▶ Task requirements
Sort through the data and copy the lines holding the word "diferencian".

======== Supplied records ========

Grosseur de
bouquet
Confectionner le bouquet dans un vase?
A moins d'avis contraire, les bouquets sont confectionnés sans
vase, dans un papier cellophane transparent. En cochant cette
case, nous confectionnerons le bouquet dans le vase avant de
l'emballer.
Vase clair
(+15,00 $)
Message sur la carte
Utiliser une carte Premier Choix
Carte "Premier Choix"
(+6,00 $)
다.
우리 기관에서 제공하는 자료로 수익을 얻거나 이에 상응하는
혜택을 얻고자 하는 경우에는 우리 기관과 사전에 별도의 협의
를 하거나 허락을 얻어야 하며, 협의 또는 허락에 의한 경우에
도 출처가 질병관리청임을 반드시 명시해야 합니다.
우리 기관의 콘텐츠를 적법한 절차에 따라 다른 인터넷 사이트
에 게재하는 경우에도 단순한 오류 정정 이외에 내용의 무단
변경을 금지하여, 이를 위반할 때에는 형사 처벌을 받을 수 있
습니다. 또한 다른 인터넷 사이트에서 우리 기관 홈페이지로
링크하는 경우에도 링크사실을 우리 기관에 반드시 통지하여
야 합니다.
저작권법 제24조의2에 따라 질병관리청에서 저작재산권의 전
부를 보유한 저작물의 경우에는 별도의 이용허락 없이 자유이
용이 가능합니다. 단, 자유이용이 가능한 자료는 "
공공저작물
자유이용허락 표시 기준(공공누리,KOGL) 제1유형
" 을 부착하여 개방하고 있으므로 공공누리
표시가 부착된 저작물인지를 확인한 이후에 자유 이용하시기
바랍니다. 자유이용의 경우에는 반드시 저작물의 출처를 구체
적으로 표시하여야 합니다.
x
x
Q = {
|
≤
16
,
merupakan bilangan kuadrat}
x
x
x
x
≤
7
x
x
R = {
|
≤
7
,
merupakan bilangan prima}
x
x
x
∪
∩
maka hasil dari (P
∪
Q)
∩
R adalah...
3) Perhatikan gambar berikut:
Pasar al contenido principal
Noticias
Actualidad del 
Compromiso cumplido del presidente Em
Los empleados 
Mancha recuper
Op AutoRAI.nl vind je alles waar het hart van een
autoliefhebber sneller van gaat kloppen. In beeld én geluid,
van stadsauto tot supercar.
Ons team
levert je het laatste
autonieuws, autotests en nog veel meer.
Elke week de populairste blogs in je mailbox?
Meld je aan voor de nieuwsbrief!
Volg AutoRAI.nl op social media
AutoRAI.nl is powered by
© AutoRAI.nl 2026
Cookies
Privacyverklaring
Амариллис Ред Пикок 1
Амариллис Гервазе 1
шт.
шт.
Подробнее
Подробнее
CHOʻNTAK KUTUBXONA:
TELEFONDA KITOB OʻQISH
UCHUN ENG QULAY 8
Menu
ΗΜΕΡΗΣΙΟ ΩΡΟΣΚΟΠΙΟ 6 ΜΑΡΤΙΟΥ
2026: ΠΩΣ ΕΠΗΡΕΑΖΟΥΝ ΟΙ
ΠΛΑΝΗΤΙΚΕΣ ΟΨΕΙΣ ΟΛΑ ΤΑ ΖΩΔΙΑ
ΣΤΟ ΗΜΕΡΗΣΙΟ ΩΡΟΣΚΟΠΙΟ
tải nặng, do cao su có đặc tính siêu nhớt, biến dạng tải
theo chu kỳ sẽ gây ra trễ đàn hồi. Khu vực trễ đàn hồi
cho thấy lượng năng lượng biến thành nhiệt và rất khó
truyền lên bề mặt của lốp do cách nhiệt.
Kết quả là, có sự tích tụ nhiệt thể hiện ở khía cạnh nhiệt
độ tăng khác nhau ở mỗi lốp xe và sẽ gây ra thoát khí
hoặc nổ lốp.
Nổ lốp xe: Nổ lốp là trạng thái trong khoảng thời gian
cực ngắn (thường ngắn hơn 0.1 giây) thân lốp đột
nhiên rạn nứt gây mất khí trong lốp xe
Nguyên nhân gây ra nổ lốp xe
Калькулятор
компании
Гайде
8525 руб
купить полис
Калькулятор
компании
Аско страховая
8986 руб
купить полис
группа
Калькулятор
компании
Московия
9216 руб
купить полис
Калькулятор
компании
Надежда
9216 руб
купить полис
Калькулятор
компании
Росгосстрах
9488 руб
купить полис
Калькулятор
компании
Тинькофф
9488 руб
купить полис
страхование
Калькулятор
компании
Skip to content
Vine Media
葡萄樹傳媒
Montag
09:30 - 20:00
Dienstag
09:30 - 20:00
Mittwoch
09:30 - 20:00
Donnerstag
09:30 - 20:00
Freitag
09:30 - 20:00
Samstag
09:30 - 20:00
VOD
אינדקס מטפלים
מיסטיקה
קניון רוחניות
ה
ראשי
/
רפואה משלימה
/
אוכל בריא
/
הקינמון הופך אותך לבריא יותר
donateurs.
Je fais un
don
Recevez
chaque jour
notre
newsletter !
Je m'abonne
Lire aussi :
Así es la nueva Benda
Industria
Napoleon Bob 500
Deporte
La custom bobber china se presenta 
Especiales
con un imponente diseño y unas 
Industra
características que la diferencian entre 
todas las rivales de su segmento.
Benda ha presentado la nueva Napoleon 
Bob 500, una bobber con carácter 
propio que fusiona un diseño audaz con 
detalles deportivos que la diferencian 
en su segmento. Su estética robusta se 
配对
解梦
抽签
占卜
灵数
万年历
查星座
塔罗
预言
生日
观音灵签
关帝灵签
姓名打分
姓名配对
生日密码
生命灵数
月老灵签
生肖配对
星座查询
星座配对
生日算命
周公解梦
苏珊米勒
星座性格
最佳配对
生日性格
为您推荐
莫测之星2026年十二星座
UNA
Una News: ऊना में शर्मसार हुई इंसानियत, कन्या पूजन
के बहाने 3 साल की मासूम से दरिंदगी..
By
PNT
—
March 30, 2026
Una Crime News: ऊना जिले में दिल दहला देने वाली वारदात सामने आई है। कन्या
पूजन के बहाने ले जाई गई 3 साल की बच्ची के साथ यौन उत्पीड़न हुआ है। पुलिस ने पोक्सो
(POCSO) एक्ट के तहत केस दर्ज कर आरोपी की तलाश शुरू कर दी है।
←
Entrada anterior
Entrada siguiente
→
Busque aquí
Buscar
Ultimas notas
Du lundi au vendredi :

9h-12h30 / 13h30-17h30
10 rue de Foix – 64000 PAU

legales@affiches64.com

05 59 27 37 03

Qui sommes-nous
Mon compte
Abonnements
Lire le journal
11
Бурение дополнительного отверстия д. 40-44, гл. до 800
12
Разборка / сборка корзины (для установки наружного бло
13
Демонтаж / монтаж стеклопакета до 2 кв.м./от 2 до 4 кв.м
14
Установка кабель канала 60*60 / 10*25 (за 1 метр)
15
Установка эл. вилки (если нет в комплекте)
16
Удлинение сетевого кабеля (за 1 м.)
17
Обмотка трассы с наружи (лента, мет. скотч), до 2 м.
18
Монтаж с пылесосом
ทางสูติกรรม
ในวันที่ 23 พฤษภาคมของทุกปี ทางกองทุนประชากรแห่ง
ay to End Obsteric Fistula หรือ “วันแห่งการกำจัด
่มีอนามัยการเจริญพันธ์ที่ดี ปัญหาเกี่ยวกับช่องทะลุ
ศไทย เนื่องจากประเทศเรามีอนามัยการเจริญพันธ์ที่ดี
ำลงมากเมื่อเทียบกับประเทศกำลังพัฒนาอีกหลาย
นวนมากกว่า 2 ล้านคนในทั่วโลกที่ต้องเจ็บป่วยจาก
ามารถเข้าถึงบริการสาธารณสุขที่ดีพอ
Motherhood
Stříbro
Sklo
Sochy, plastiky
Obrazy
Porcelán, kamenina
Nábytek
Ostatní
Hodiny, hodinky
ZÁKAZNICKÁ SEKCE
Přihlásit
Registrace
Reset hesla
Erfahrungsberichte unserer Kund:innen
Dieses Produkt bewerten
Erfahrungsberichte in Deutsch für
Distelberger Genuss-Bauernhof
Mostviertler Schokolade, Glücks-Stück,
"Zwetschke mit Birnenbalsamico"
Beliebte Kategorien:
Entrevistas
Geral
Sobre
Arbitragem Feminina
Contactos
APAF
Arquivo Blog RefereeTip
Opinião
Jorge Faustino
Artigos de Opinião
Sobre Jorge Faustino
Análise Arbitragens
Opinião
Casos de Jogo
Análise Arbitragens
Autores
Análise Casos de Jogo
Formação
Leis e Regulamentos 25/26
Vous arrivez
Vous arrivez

========

▶ Your solution
características que la diferencian entre 
detalles deportivos que la diferencian 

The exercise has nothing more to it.